To reach new people, or make a new point

There’s a lot to be said for brevity, but people need context. Once your audience becomes more familiar with your organization, then brief and fleeting messages—Instagram Stories or classic Snapchat—could be a fun way to sustain their interest. Before that can happen, you need narrative to acquaint them with your mission and build trust. “Visual storytelling makes something real, exciting, compelling and inclusive,” say the folks at Studio Bicyclette, and they should know—their boutique clothing operation became a creative consulting and advising business. “We have a tendency to want to be immersed and involved, seeing ourselves as part of the story and creating a role for ourselves within the narrative.”

To encourage sharing

Stories are meant to be shared, and so they should appeal to a wide range of people. “Every nonprofit is now a media organization,” writes J.D. Lasica on SocialBrite. “Once you have a visual story, or several, that you can draw upon, you’ll be able to begin using it in your public outreach.” The phrase “public outreach” is crucial; ephemeral content is made to vanish, after all, and so it is made with a discrete audience in mind. When your organization creates a visual story, imagine sharing that story with a complete stranger. Would she respond favorably? Does she have enough information to know why your organization matters? Would she share it with a friend?
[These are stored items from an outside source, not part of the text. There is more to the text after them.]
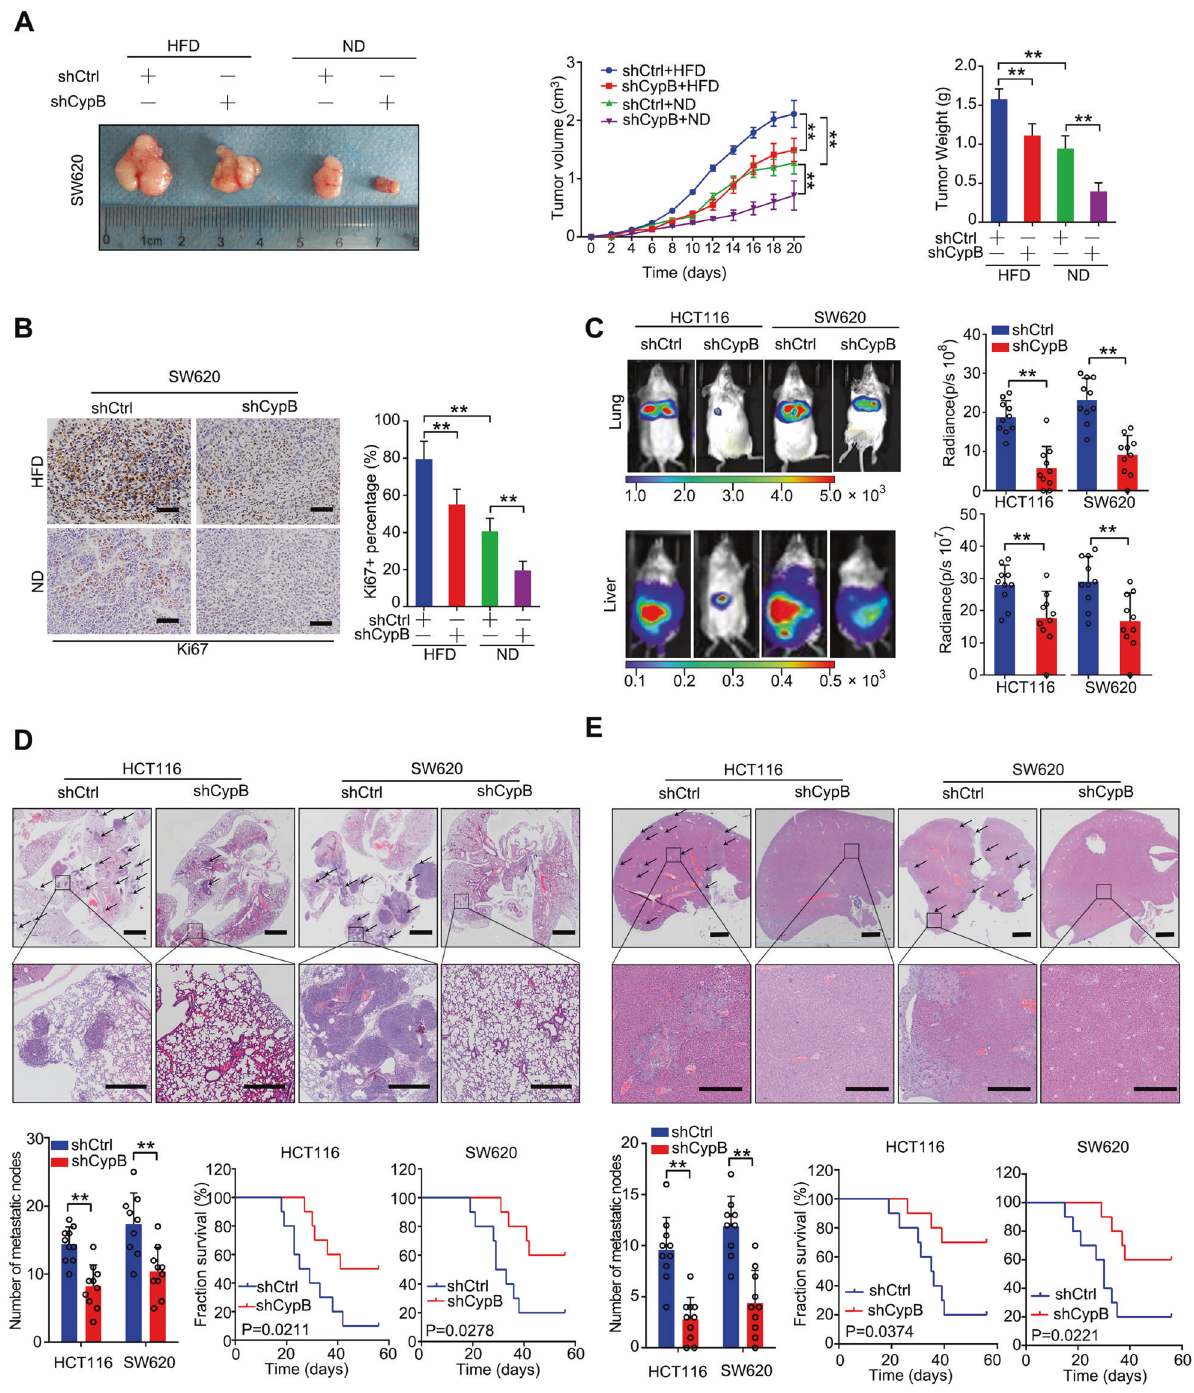
Fig. 3 CypB increases CRC cell growth, invasion and metastasis in vivo. A Left: Representative images of tumors from SCID mice xenografted with SW620 cells infected with lentiviral shCypB or shNC vectors, with normal diet (ND) or high fat diet (HFD) ( N = 5). Middle: Volume of xenografted tumors derived from SW620 cells. Right: tumors weight of different groups. B Left: Representative images of tumor samples that were stained via IHC for Ki-67 staining. Right, the percentages of Ki-67-positive cells. Scale bar: 100 μ m. C Top: Representative bioluminescent images and radiance levels of lung metastasis in the different groups at 8 weeks after tail vein injection ( N = 10). Bottom: Representative bioluminescent images and radiance levels of liver metastases in the different groups at 8 weeks after intrasplenic inoculation. D Representative haematoxylin and eosin (HE) staining showing metastatic nodules in lung tissues of SCID mice ( N = 10). Scale bar: 2 mm (upper); 500 μ m (lower). Arrows show metastatic nodes of tumors. Bottom: Left, number of metastatic nodes in different groups. Right, overall survival times of the SCID mice in the different groups. E Representative HE staining showing metastatic nodules in liver tissues of SCID mice ( N = 10). Scale bar: 2 mm (upper); 500 μ m (lower). Bottom: Left, number of metastatic nodes in different groups. Right, overall survival times of the SCID mice in different groups. The data are presented as the means ± SDs. * P < 0.05; ** P < 0.01; N.S. not signi fi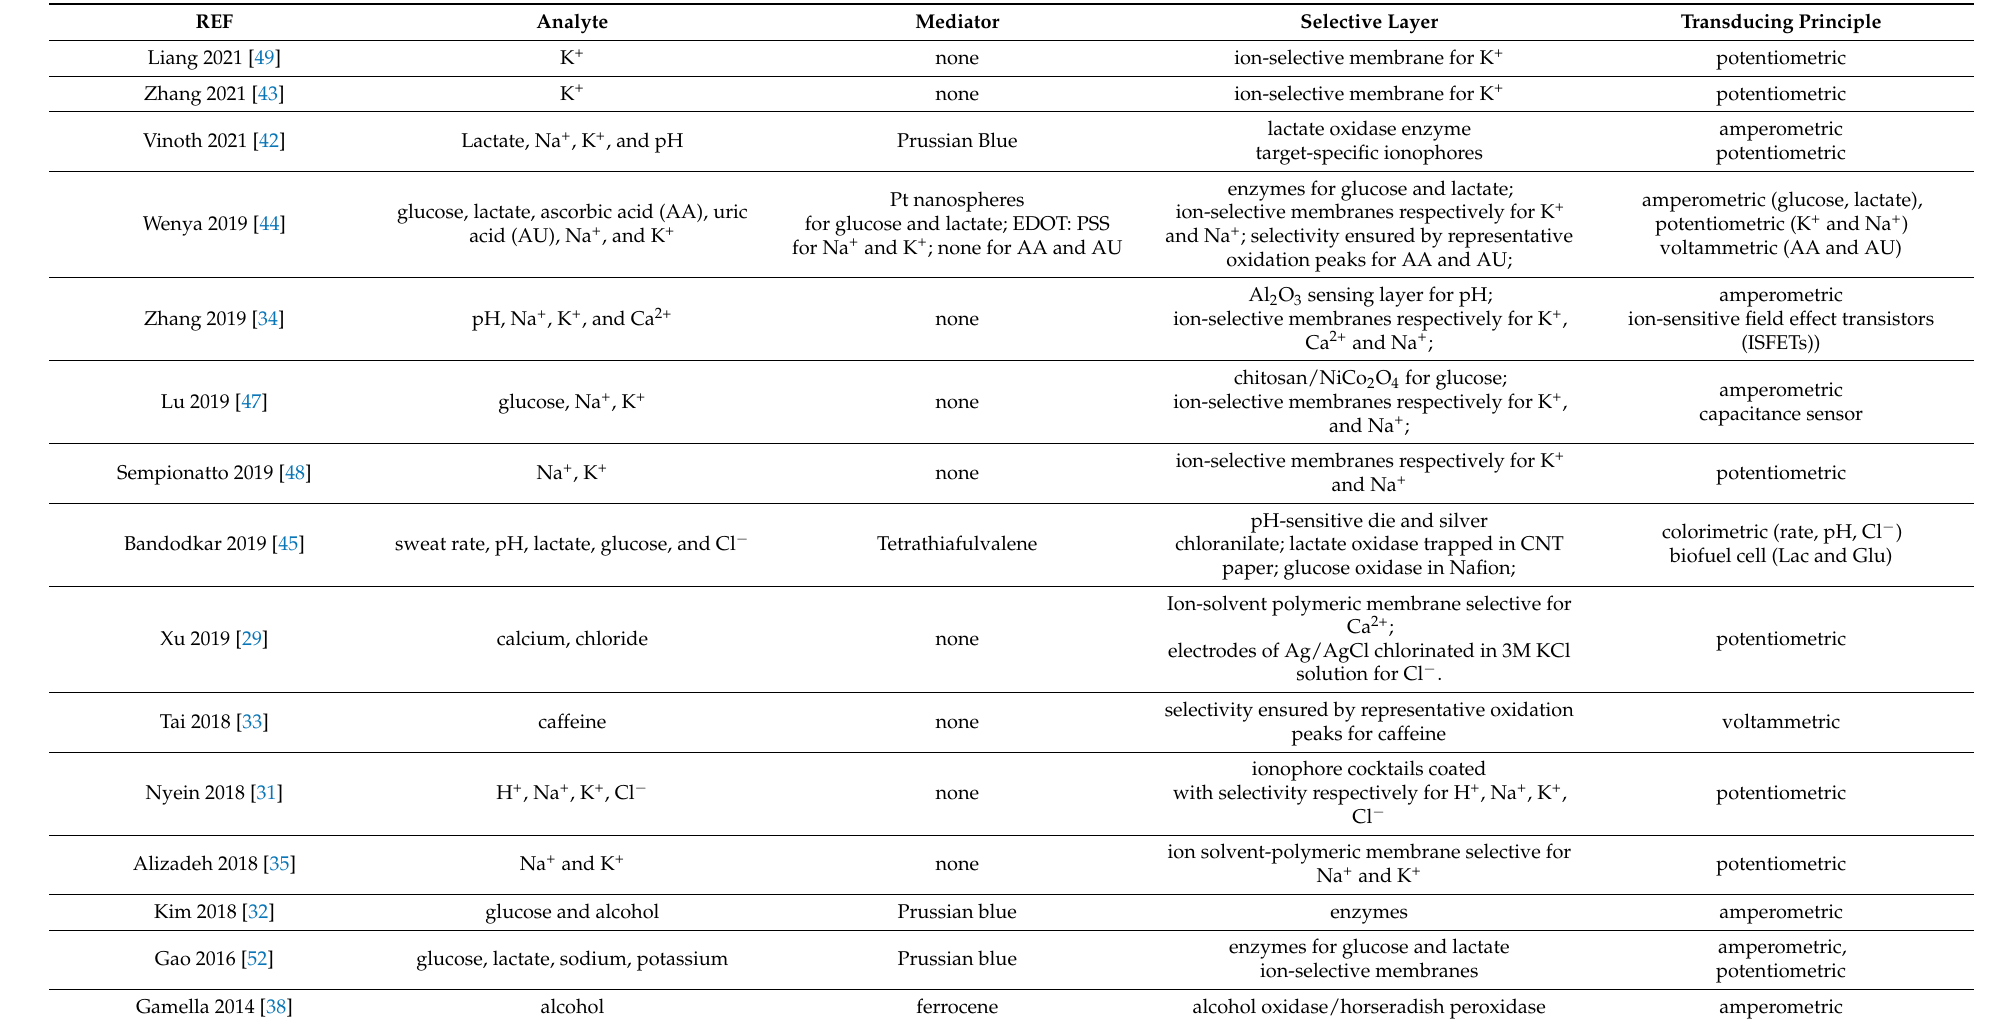
Table 1. Summary of specific analytes and transducing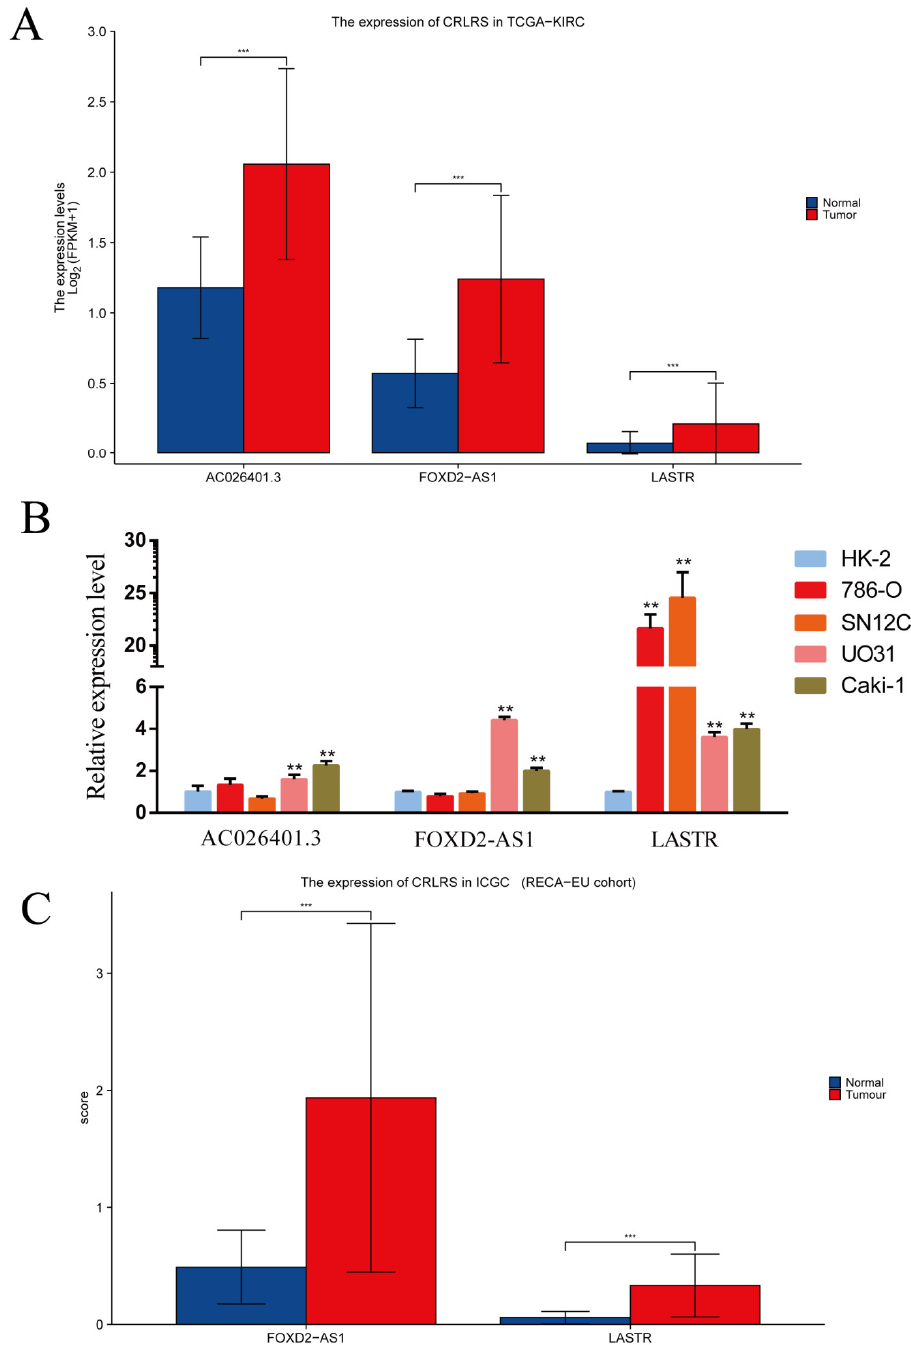
Figure 13. Validation of CRLRs in renal cancer. ( A ) Expression of CRLRs in TCGA-KIRC. ( B ) qPCR validation of CRLR expression levels in normal and renal cancer cells and expression levels of three CRLRs in HK-2, UO31, 786-O, SN12C, and Caki-1 cells (** p < 0.01, *** p < 0.001). ( C ) Expression of CRLRs in the ICGC (RECA-EU) cohort.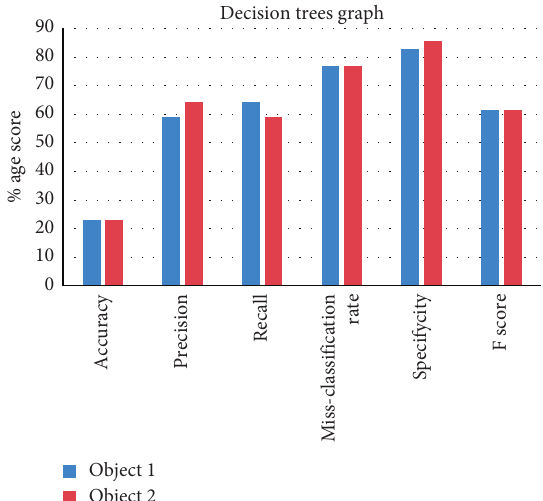
Figure 18: Decision trees based recognition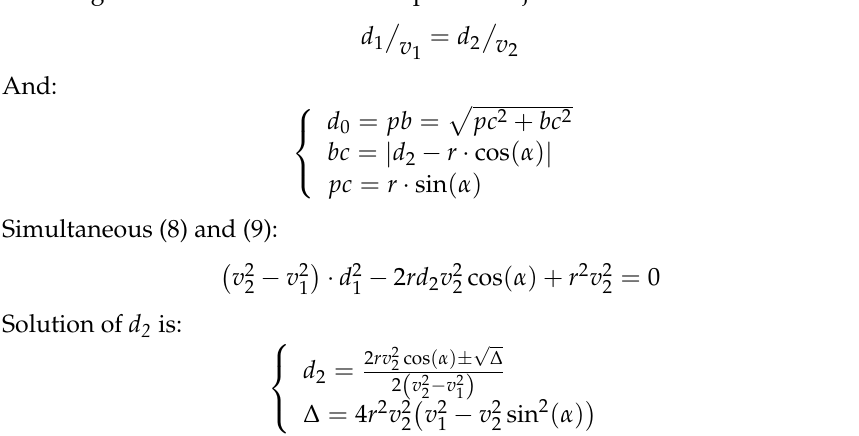
Figure 4. Model observation map.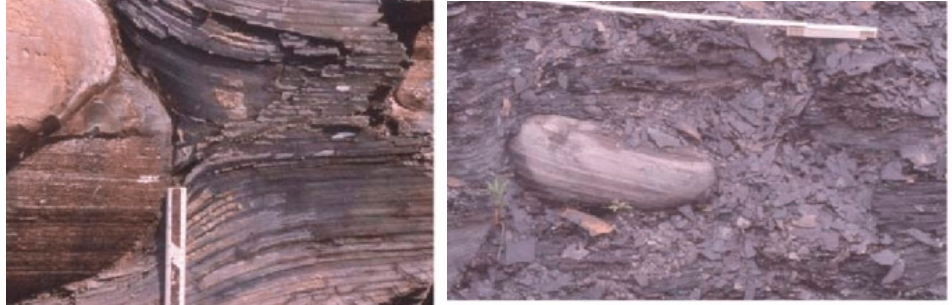
Figure 1. Carbonate concretions of the Rhinestreet shale [17].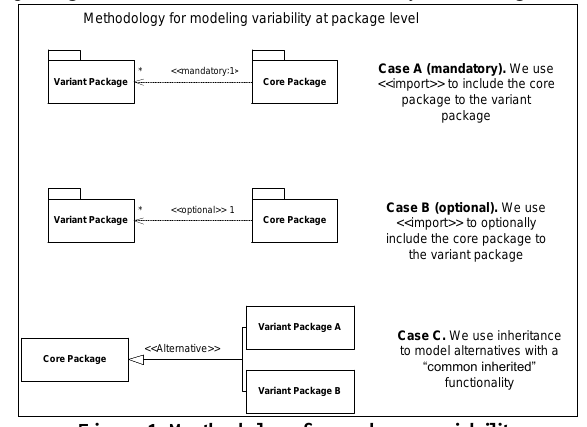
Figure 1. Methodology for package variability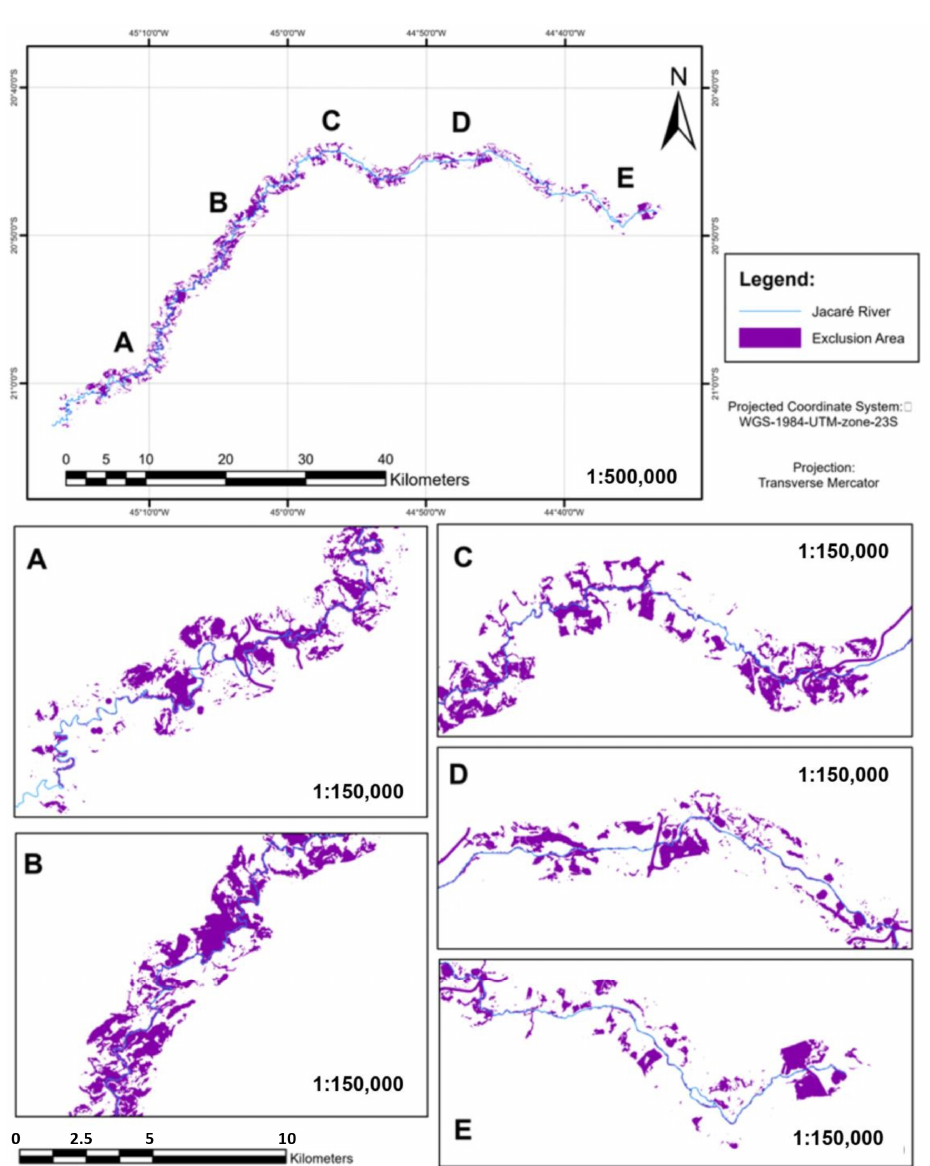
Figure 12. Constraints map. ( A – E ) are the regions with the most significant potential for reforesta- tion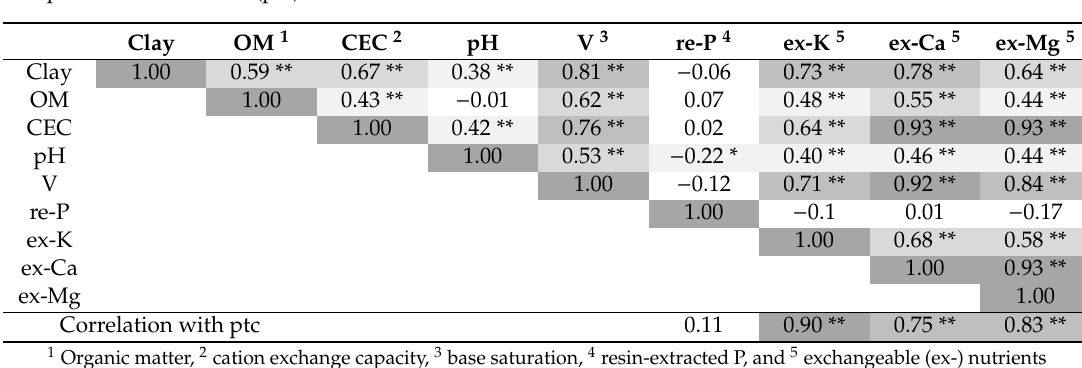
Table 2. Correlation matrix of the studied soil fertility attributes. Correlations between extractable and pseudo total content (ptc) for the di ff erent macronutrients are also shown.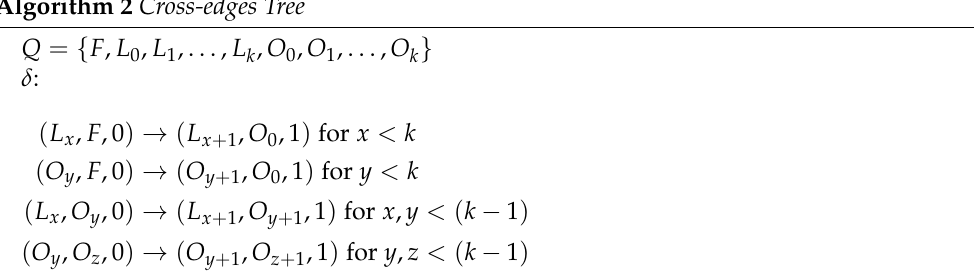
Algorithm 2 Cross-edges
When—and how—to be ephemeral

To just “say” something, but in a personal way

Stories build intimacy between organizations and audiences; ephemeral content can sustain it without wearing you out. Think of your relationship with your audience as a friendship: You don’t begin most conversations with close friends by reminding each other who you are. Instead, you offer a warm greeting, or offer a high-five.

People value Snapchat for its informal tone, and perhaps Instagram’s new Stories function will encourage the same informality. Rather than the tight control you need to tell your organization’s story, ephemeral content allows you to briefly reconnect in a more off-the-cuff manner. For inspiration, look to lighthearted content like Charity: Water’s Halloween Snaps, or follow some of these Snapchat accounts rounded up by Nonprofit Tech for Good. (We’re especially fond of the Los Angeles County Museum of Art’s “Orange is the New Black” series.)

To keep your audience’s attention

Stories are helpful for winning a person’s attention, but how should you sustain it? Once someone joins your organization’s audience, you don’t have to work as hard to create context for them. They remember your story and how it connects to your mission. (And, if they don’t, remember: Stories should last. Make it easy for your audience to find those videos and galleries that explain your goals again.) Instead, ask yourself how you might provoke them or entertain them or encourage their curiosity.

There’s a reason why people use ephemeral content to offer coupons or “teasers” for new campaigns or behind-the-scenes coverage of events. Exclusivity creates demand. Stories can be enjoyed again and again, and they show that your organization is thoughtful in its message. But ephemeral content is exclusive, and shows that your organization is lively and energetic. It tells your audience, “Watch this space. Something new is always on the way.”

Looking for inspiration? Snapchat didn’t invent ephemeral content, after all. Just check out Burma-Shave, whose roadside ads titillated drivers when they passed by.

When only simplicity will do

Narrative content should move from Point A to Point B. Ephemeral content, on the other hand, makes A Point. It assumes your audience’s familiarity with your work, and so it can cut straight to the point: This matters.

JustGiving highlighted a few charitable organizations that, in their words, “totally get Snapchat.” There’s inspiration aplenty here for organizations perfecting their ephemeral content strategy. A Brazilian environmental group makes 10-second videos of threatened ecosystems (fitting, then, that the videos disappear). And a branch of the World Wildlife Federation created a heartrending campaign to protect endangered animals: photos of polar bears and tigers, captioned with the phrase, “Don’t let this be my #LastSelfie.”